[Data records — start]
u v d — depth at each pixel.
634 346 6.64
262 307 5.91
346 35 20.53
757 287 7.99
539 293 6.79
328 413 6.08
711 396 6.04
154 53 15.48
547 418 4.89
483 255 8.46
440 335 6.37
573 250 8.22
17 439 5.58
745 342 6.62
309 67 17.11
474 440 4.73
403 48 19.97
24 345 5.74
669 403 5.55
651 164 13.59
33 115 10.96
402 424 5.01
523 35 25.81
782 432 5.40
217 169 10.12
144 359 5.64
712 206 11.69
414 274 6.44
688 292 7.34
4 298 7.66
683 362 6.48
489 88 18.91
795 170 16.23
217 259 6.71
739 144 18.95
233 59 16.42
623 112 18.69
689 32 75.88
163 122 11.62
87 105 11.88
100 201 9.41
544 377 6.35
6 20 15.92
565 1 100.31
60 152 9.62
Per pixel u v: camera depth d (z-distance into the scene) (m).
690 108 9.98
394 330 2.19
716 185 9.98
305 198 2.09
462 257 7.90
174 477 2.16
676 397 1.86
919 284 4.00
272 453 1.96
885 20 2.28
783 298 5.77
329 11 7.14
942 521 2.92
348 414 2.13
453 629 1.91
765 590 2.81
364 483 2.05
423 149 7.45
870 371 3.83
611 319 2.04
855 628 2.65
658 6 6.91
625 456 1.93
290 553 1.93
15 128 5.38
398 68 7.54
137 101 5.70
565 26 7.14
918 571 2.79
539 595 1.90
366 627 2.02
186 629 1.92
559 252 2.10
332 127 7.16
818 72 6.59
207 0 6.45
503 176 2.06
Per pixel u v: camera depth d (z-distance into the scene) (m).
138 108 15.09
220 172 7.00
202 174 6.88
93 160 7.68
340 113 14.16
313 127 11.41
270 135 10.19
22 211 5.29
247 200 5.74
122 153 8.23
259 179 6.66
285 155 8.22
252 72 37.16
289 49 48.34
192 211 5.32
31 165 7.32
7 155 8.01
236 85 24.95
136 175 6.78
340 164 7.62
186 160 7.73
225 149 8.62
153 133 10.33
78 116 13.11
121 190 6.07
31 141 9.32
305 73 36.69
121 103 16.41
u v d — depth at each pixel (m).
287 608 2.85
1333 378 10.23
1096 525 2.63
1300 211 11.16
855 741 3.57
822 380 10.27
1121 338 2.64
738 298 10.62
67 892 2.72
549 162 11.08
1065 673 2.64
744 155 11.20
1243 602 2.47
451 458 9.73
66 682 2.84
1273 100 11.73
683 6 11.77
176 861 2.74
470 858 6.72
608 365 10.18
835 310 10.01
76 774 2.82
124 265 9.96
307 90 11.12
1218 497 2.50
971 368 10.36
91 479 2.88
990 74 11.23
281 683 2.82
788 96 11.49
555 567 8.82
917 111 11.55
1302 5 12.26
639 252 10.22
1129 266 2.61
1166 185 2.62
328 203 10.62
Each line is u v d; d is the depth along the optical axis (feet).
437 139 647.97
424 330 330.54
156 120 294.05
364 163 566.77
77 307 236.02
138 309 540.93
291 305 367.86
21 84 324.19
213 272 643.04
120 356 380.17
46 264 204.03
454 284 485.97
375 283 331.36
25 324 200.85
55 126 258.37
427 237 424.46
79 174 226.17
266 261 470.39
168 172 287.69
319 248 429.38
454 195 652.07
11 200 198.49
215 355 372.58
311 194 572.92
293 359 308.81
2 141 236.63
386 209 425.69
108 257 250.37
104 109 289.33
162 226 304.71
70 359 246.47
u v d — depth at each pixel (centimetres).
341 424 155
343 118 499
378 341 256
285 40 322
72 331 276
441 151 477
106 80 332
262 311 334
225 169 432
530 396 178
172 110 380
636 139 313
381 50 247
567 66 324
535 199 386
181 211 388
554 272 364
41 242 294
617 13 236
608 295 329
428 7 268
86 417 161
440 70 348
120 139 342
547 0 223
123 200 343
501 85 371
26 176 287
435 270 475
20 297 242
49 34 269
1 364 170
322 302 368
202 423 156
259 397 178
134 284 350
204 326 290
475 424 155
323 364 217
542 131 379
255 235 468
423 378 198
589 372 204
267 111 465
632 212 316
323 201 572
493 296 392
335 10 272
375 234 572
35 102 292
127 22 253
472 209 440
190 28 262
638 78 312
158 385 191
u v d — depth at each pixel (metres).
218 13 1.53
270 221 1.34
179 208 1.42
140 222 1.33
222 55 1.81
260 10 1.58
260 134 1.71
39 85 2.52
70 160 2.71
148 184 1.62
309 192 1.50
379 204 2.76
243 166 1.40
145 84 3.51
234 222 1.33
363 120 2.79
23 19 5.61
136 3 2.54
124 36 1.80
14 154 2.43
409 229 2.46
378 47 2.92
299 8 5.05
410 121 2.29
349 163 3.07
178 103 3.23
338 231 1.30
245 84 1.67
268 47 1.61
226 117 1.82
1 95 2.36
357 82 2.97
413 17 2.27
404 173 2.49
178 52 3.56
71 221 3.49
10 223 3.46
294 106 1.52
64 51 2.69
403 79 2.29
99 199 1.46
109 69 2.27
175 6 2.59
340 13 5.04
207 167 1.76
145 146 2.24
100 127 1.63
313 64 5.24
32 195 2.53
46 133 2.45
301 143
[Data records — finish]
Print all of the entries exactly, leaving nothing out.

## Solution to this exercise:
u v d — depth at each pixel.
634 346 6.64
262 307 5.91
346 35 20.53
757 287 7.99
539 293 6.79
328 413 6.08
711 396 6.04
154 53 15.48
547 418 4.89
483 255 8.46
440 335 6.37
573 250 8.22
17 439 5.58
745 342 6.62
309 67 17.11
474 440 4.73
403 48 19.97
24 345 5.74
669 403 5.55
651 164 13.59
33 115 10.96
402 424 5.01
523 35 25.81
782 432 5.40
217 169 10.12
144 359 5.64
712 206 11.69
414 274 6.44
688 292 7.34
4 298 7.66
683 362 6.48
489 88 18.91
795 170 16.23
217 259 6.71
739 144 18.95
233 59 16.42
623 112 18.69
689 32 75.88
163 122 11.62
87 105 11.88
100 201 9.41
544 377 6.35
6 20 15.92
565 1 100.31
60 152 9.62
Per pixel u v: camera depth d (z-distance into the scene) (m).
690 108 9.98
394 330 2.19
716 185 9.98
305 198 2.09
462 257 7.90
174 477 2.16
676 397 1.86
919 284 4.00
272 453 1.96
885 20 2.28
783 298 5.77
329 11 7.14
942 521 2.92
348 414 2.13
453 629 1.91
765 590 2.81
364 483 2.05
423 149 7.45
870 371 3.83
611 319 2.04
855 628 2.65
658 6 6.91
625 456 1.93
290 553 1.93
15 128 5.38
398 68 7.54
137 101 5.70
565 26 7.14
918 571 2.79
539 595 1.90
366 627 2.02
186 629 1.92
559 252 2.10
332 127 7.16
818 72 6.59
207 0 6.45
503 176 2.06
Per pixel u v: camera depth d (z-distance into the scene) (m).
138 108 15.09
220 172 7.00
202 174 6.88
93 160 7.68
340 113 14.16
313 127 11.41
270 135 10.19
22 211 5.29
247 200 5.74
122 153 8.23
259 179 6.66
285 155 8.22
252 72 37.16
289 49 48.34
192 211 5.32
31 165 7.32
7 155 8.01
236 85 24.95
136 175 6.78
340 164 7.62
186 160 7.73
225 149 8.62
153 133 10.33
78 116 13.11
121 190 6.07
31 141 9.32
305 73 36.69
121 103 16.41
u v d — depth at each pixel (m).
287 608 2.85
1333 378 10.23
1096 525 2.63
1300 211 11.16
855 741 3.57
822 380 10.27
1121 338 2.64
738 298 10.62
67 892 2.72
549 162 11.08
1065 673 2.64
744 155 11.20
1243 602 2.47
451 458 9.73
66 682 2.84
1273 100 11.73
683 6 11.77
176 861 2.74
470 858 6.72
608 365 10.18
835 310 10.01
76 774 2.82
124 265 9.96
307 90 11.12
1218 497 2.50
971 368 10.36
91 479 2.88
990 74 11.23
281 683 2.82
788 96 11.49
555 567 8.82
917 111 11.55
1302 5 12.26
639 252 10.22
1129 266 2.61
1166 185 2.62
328 203 10.62
Each line is u v d; d is the depth along the optical axis (feet).
437 139 647.97
424 330 330.54
156 120 294.05
364 163 566.77
77 307 236.02
138 309 540.93
291 305 367.86
21 84 324.19
213 272 643.04
120 356 380.17
46 264 204.03
454 284 485.97
375 283 331.36
25 324 200.85
55 126 258.37
427 237 424.46
79 174 226.17
266 261 470.39
168 172 287.69
319 248 429.38
454 195 652.07
11 200 198.49
215 355 372.58
311 194 572.92
293 359 308.81
2 141 236.63
386 209 425.69
108 257 250.37
104 109 289.33
162 226 304.71
70 359 246.47
u v d — depth at each pixel (centimetres).
341 424 155
343 118 499
378 341 256
285 40 322
72 331 276
441 151 477
106 80 332
262 311 334
225 169 432
530 396 178
172 110 380
636 139 313
381 50 247
567 66 324
535 199 386
181 211 388
554 272 364
41 242 294
617 13 236
608 295 329
428 7 268
86 417 161
440 70 348
120 139 342
547 0 223
123 200 343
501 85 371
26 176 287
435 270 475
20 297 242
49 34 269
1 364 170
322 302 368
202 423 156
259 397 178
134 284 350
204 326 290
475 424 155
323 364 217
542 131 379
255 235 468
423 378 198
589 372 204
267 111 465
632 212 316
323 201 572
493 296 392
335 10 272
375 234 572
35 102 292
127 22 253
472 209 440
190 28 262
638 78 312
158 385 191
u v d — depth at each pixel (metres).
218 13 1.53
270 221 1.34
179 208 1.42
140 222 1.33
222 55 1.81
260 10 1.58
260 134 1.71
39 85 2.52
70 160 2.71
148 184 1.62
309 192 1.50
379 204 2.76
243 166 1.40
145 84 3.51
234 222 1.33
363 120 2.79
23 19 5.61
136 3 2.54
124 36 1.80
14 154 2.43
409 229 2.46
378 47 2.92
299 8 5.05
410 121 2.29
349 163 3.07
178 103 3.23
338 231 1.30
245 84 1.67
268 47 1.61
226 117 1.82
1 95 2.36
357 82 2.97
413 17 2.27
404 173 2.49
178 52 3.56
71 221 3.49
10 223 3.46
294 106 1.52
64 51 2.69
403 79 2.29
99 199 1.46
109 69 2.27
175 6 2.59
340 13 5.04
207 167 1.76
145 146 2.24
100 127 1.63
313 64 5.24
32 195 2.53
46 133 2.45
301 143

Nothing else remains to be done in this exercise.